For wiki users, CoSyne is a gadget that can be activated via the user’s preferences page. The gadget communicates with the web application and provides the following features:

  • Explore: per-sentence display of overlapping and non-overlapping information from other language versions;
  • Suggest: highlighting of insertion points for additional information and sentences that may be replaced by more specific information from other language versions;
  • Edit: seamless integration of automatically translated sentences from other language versions, flexible editing and correction by users, standard preview and saving of changes to the wiki page.

The system considers three page revisions as input:

  • Target: the page that the user reads;
  • Source: a linked page written in another language;
  • Earlier source: optionally, an earlier revision of the source page, relevant when users synchronize pages on a regular basis.

Structural analysis identifies concepts and topics in order to align source and target content. It also provides an ordering of sentences for selecting insertion points on the target page.
If an earlier source revision is present, the two source revisions are compared and changes are classified as factual edits or fluency edits. 

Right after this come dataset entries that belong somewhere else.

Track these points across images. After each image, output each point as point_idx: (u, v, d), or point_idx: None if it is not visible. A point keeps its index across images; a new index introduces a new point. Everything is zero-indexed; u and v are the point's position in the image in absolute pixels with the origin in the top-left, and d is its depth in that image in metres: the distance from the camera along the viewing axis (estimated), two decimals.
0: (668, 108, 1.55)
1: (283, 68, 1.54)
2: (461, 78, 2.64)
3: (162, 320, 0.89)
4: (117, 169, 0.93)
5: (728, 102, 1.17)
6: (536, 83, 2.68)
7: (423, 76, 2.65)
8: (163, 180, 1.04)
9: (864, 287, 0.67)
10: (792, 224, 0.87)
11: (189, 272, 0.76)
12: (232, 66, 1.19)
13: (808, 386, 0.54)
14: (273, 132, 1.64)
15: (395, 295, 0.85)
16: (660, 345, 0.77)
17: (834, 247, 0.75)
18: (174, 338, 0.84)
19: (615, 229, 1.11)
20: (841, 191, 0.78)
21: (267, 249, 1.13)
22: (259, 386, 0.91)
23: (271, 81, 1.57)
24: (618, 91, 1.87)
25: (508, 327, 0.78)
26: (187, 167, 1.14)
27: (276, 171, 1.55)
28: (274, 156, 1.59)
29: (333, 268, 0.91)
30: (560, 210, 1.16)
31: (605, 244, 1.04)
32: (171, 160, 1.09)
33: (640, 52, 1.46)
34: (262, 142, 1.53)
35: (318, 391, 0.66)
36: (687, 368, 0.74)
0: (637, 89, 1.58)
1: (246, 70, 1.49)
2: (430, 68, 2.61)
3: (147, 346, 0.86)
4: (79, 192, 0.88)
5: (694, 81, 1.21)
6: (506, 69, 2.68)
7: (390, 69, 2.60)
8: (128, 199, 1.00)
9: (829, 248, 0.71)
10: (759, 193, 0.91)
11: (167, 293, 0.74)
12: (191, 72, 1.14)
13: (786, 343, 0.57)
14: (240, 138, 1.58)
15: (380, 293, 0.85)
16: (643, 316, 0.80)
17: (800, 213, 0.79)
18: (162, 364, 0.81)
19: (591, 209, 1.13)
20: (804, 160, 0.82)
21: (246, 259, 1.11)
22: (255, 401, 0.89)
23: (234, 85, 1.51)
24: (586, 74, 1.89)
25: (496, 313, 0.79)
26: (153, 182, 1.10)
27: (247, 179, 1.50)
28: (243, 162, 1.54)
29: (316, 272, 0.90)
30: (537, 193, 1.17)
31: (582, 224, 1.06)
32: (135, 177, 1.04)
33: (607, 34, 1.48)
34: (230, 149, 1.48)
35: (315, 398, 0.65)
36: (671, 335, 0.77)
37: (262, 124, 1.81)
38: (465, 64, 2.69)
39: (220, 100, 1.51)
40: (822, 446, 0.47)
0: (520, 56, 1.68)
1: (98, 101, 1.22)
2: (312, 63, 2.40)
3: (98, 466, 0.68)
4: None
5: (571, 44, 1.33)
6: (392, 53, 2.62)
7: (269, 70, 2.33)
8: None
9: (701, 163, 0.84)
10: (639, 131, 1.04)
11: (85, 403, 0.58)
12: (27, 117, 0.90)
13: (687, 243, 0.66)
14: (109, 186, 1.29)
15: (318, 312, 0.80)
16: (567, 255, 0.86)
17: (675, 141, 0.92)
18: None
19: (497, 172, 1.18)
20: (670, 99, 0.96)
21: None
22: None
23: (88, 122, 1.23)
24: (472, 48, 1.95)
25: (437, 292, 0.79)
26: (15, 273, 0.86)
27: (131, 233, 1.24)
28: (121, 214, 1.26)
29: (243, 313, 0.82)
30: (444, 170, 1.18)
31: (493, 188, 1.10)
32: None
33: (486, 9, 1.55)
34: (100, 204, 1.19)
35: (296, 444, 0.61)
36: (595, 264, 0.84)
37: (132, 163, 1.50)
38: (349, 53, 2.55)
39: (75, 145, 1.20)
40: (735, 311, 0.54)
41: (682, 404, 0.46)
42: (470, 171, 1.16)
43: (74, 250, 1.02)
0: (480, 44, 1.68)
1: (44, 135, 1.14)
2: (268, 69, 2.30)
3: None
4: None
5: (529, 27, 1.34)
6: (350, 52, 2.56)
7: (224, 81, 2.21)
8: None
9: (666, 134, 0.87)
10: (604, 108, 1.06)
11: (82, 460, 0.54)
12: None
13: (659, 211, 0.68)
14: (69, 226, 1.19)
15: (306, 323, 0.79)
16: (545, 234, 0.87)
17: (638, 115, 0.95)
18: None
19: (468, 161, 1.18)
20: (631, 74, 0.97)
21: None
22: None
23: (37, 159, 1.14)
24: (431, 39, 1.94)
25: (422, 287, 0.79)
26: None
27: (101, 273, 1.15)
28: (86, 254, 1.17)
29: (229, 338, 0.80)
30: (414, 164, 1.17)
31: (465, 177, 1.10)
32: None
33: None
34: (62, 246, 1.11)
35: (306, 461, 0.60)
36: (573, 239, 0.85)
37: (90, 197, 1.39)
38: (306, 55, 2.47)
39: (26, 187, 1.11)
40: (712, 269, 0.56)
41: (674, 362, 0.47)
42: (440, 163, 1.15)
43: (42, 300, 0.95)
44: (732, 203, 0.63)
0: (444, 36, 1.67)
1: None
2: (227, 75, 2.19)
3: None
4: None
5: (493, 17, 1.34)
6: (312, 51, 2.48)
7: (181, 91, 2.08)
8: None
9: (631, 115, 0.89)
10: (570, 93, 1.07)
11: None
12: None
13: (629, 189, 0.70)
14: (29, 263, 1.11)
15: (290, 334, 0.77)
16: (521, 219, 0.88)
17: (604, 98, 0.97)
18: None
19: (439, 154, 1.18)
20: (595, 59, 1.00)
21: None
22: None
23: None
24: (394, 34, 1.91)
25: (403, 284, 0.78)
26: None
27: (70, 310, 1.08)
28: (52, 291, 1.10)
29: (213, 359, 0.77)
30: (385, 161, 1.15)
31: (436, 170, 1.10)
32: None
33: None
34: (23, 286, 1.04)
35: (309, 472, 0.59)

Cross-lingual textual entailment determines whether a source sentence is equivalent, more specific, less specific or unrelated to a target sentence. Context-sensitive machine translation provides a suitable source translation for the given target context. The system may suggest to add a translated source sentence at a particular place on the page, to replace a target sentence with a translated source sentence, or to keep a target sentence as is.

Interface

The interactive user interface allows users to:

  • invoke the synchronization process and explore its results;
  • integrate translated sentences, edit and correct them;
  • preview the modified version and save changes to the wiki;
  • provide online feedback on system suggestions and on translation quality.

A simple synchronization example is illustrated below:

References

  1. Bronner, A., and Monz, C. User Edits Classification Using Document Revision Histories. In Proc. EACL (2012). 
  2. Fahrni, A., Nastase, V., and Strube, M. HITS’ Graph-based System at the NTCIR-9 Cross-lingual Link Discovery Task. In Proc. NTCIR-9 (2011). 
  3. Mehdad, Y., Negri, M., and Federico, M. Towards Cross-lingual Textual Entailment. In Proc. NAACL HLT (2010), 321–324.
  4. Mehdad, Y., Negri, M., and Federico, M. Using Blingual Parallel Corpora for Cross-lingual Textual Entailment. In Proc. ACL HLT (2011). 
  5. Mehdad, Y., Negri, M., and Federico, M. Detecting Semantic Equivalence and Information Disparity in Cross-lingual Documents. In Proc. ACL (2012).
  6. Monz, C. Statistical Machine Translation with Local Language Models. In Proc. EMNLP (2011), 869–879. 
  7. Monz, C., Nastase, V., Negri, M., Fahrni, A., Mehdad, Y., and Strube, M. CoSyne: a Framework for Multilingual Content Synchronization of Wikis. In Proc. WikiSym (2011), 217–218.
  8. Nastase, V., Strube, M., Brschinger, B., Zirn, C., and Elghafari, A. WikiNet: a Very Large Scale Multlingual Concept Network. In Proc. LREC (2010).
  9. Yahyaei, S., and Monz, C. Decoding by Dynamic Chunking for Statistical Machine Translation. In Proc. MT Summit XII (2009), 160–167.